About Me
I was born under a fig tree just outside Winters California. At the time my parents worked exclusively as migrant field hands and camping near the current crop was not unusual. The year was 1939 and in the U.S. the great depression had begun to wind down, while in Europe, the dogs of war had just begun to strain at their leashes. Winters didn't have medical facilities so my birth certificate is from Woodland, the nearest hospital, and my birth registration lists no address. Fig trees don't have house numbers.

Since my family moved frequently from one crop to the next, my childhood became one long, great adventure. I grew up without experiencing the boundaries of a child raised in a single neighborhood; consequently I cultivated no life-long friends, because everyone, except my own family, was eventually left behind. My first job, at age nine, was picking cotton and until fifteen, most of my jobs were fieldwork. After that I traded my cotton sack for a ten pound single-jack and helped wreck buildings. When that ended, I cleaned the floors of a slaughterhouse and on weekends worked as a tracker, chasing wild animals that had somehow displeased civilized men. Even so, when a job ran out, or I decided to get out, farm work became my fall-back position, and that continued until I was nearly thirty.

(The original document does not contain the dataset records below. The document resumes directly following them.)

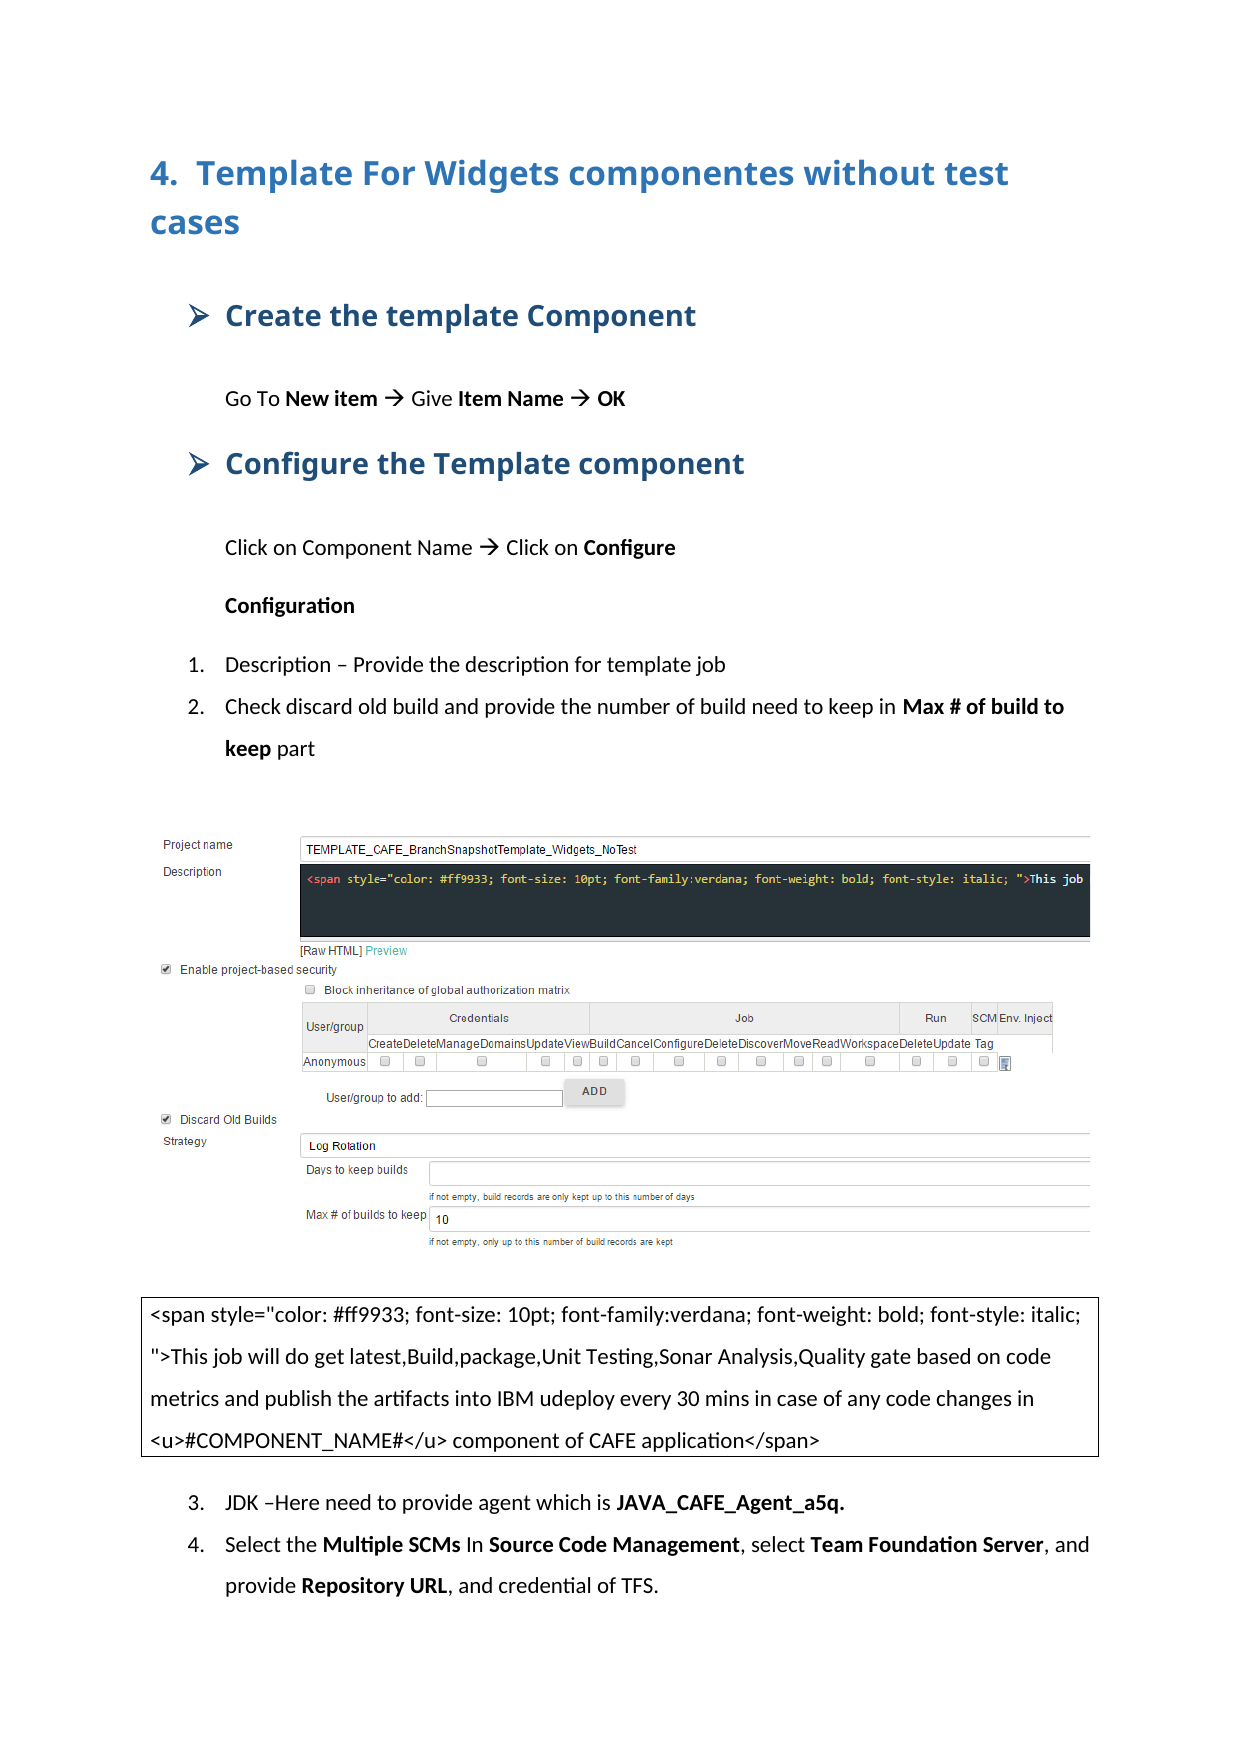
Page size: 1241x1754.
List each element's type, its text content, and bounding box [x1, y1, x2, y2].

subtitle 4. Template For Widgets componentes without test cases [150, 150, 1090, 244]
text Click on Component Name Click on Configure [150, 533, 1090, 561]
list Check discard old build and provide the number of build need to keep in Max # of build to keep part [187, 692, 1090, 762]
list JDK –Here need to provide agent which is JAVA_CAFE_Agent_a5q. [187, 1488, 1090, 1516]
subtitle Configure the Template component [187, 443, 1090, 483]
subtitle Create the template Component [187, 295, 1090, 334]
picture [150, 834, 1091, 1267]
text Configuration [150, 591, 1090, 619]
list Description – Provide the description for template job [187, 650, 1090, 678]
list Select the Multiple SCMs In Source Code Management, select Team Foundation Server, and provide Repository URL, and credential of TFS. [187, 1530, 1090, 1600]
text <span style="color: #ff9933; font-size: 10pt; font-family:verdana; font-weight: bold; font-style: italic; ">This job will do get latest,Build,package,Unit Testing,Sonar Analysis,Quality gate based on code metrics and publish the artifacts into IBM udeploy every 30 mins in case of any code changes in <u>#COMPONENT_NAME#</u> component of CAFE application</span> [142, 1298, 1098, 1456]
text Go To New item Give Item Name OK [150, 384, 1090, 412]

I married at nineteen, and in less than a year became a widower. Soon after, the U.S. Army decided it urgently required my services and I was drafted. Two years in Army Intelligence taught me a lot of important lessons, the most memorable being that there isn't a great deal of intelligence in the Army. After the military decided it could survive without me, I returned to civilian life as a meter reader. Restless and dissatisfied, I drifted on to find myself building boats, or working as a roustabout, and when that all became too much, I spent a few years as a beach bum. Finally, I married the sweetest girl in the world and under her steadying influence, settled down to an eighteen-year stint as a Quality Control Chemist.

I am sometimes asked if I have any regrets for the kind of life I've led. My answer lies couched in my grandfather's words to me just before I left home for the first time. "Son, you've got a big appetite for life. Don't let it tempt you into taking such a big bite that it chokes you." So far I haven't.
I started writing as a hobby and was immediately hooked. I am now retired and live in southern California with my wife and two dogs.